It was 1996, I had just graduated high school and secured an internship at Space Applications Corporation. At the time I attributed this to my MIT admissions letter, 1 year of High-School level Computer Science, and a successful interview. In hindsight, I recognize the value of a family introduction in even opening that door. That internship led to another the next summer, at the David Sarnoff Research Center in Princeton. With two strong reference letters in hand and another family introduction, a year later I secured an internship at a NY Law Firm.
These early experiences in three different industries allowed me to explore career paths and develop basic work skills early, while I was still pursuing my degree. When I graduated from university, I had a track record of work and a list of projects that I could discuss at interviews. This momentum into my early working life had a huge impact on my career and life, and it was only possible because senior professionals took the time and the risk to give me a hand up. I’m eternally grateful to them. I also recognize the un-level playing field that worked to my advantage and opened those doors.
I’m a big believer in internships, and you should be too. But it’s not just because the only way I can repay the favors made to me is to pay it forward. Because it is good business.
Innovative companies need to be learning organizations. No matter how senior the staff that you hire, their skills start becoming obsolete the day they join. I have found that bringing interns and fresh graduates into your organization imbues a culture of learning and mentorship that affects all levels. This in turn attracts exactly the kind of life-long learners that stay relevant and drive innovation.
In all three of my last companies, the biggest challenge we had was finding enough skilled people to fill the roles we had. Growing companies cannot sit passively by hoping that universities and other organizations will train staff for them to poach when they need them. Sustainable, predictable growth requires that companies establish a talent pipeline, and grow the staff of the future from the staff of today. Ideally, an industry culture that invests in human capital will create a kind of rising tide and lift all boats. This is a large component of the winning culture of Silicon Valley.

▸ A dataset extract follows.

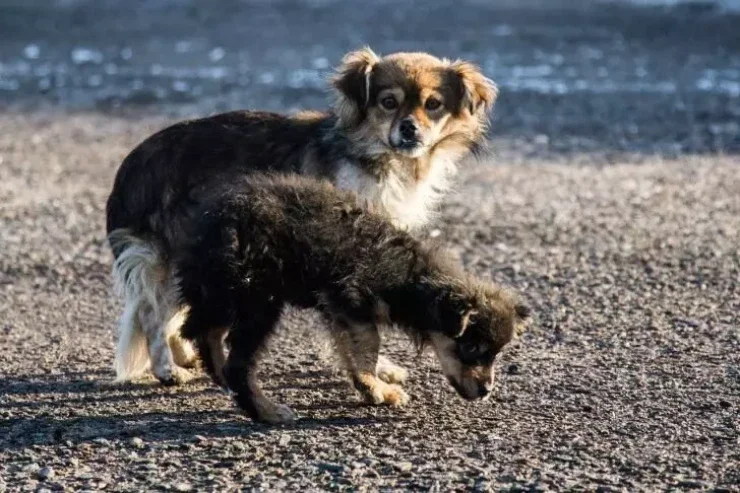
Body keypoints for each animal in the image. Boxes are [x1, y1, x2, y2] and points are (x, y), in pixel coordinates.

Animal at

In Australia, interns can fall into two broad categories, paid interns and work placement. Many startups will seek out the latter as this is the only legal pathway to free labor in Australia. There are restrictions, but there is a safe harbor for companies that work with universities to pre-approve the work placement. These rules are generally the same across universities as they are all grounded in the Fair Labor Practices. We have successful work placement programs in two universities, here’s how we did it:
1) Start with thinking about the outcome for the interns, not the outcome for the business
While I believe internships are a win-win, we start with the intern. Coming from our context, and given the inherent power dynamic we know we’ll end up getting plenty out of it in the end, so start with the intern.
2) Craft a genuinely educational project for your intern(s)
We reviewed our roadmap and identified categories of projects that were “nice to have” from a business perspective, but not “mission-critical” or “core”, and which would force a fresh graduate or current student to develop new skills.
3) Make it executable
We rearranged the scope so that students could realistically achieve one or more meaningful outcomes in the time available (usually about 200 hours or 400 hours).
This was important for several reasons, but also because we want students to have some concrete achievements to reference back to in future interviews in their careers.
This should be something that looks good on a resume. Activities usually make for weak resumes “worked on” is not as compelling a bullet as “achieved”. Remember you are getting the resource for free, think about what is in it for them.
4) Be a good manager
We applied the SMART goals framework; Specific, Measurable, Actionable, Resourced, and Time-bound. Interns are then empowered to create a work plan and manage expectations with their supervisor. Interns are given an open door to ask for help. They are then given the space and time to get their work done.
These kinds of management fundamentals are always a good idea. It’s another example of how hosting interns helps your organization by reinforcing good fundamental culture.
It also teaches the interns the critical soft skills that will apply in any job environment.
4) List your job
We list directly with the universities, but there are also several aggregators. We scrub our job listings to minimize self-selection through implicit bias red-flags. We try to fill our intern and junior hires using the most equal-access channels we can find.
Xailient invests in interns. I hope you’ll join us in investing in our shared future.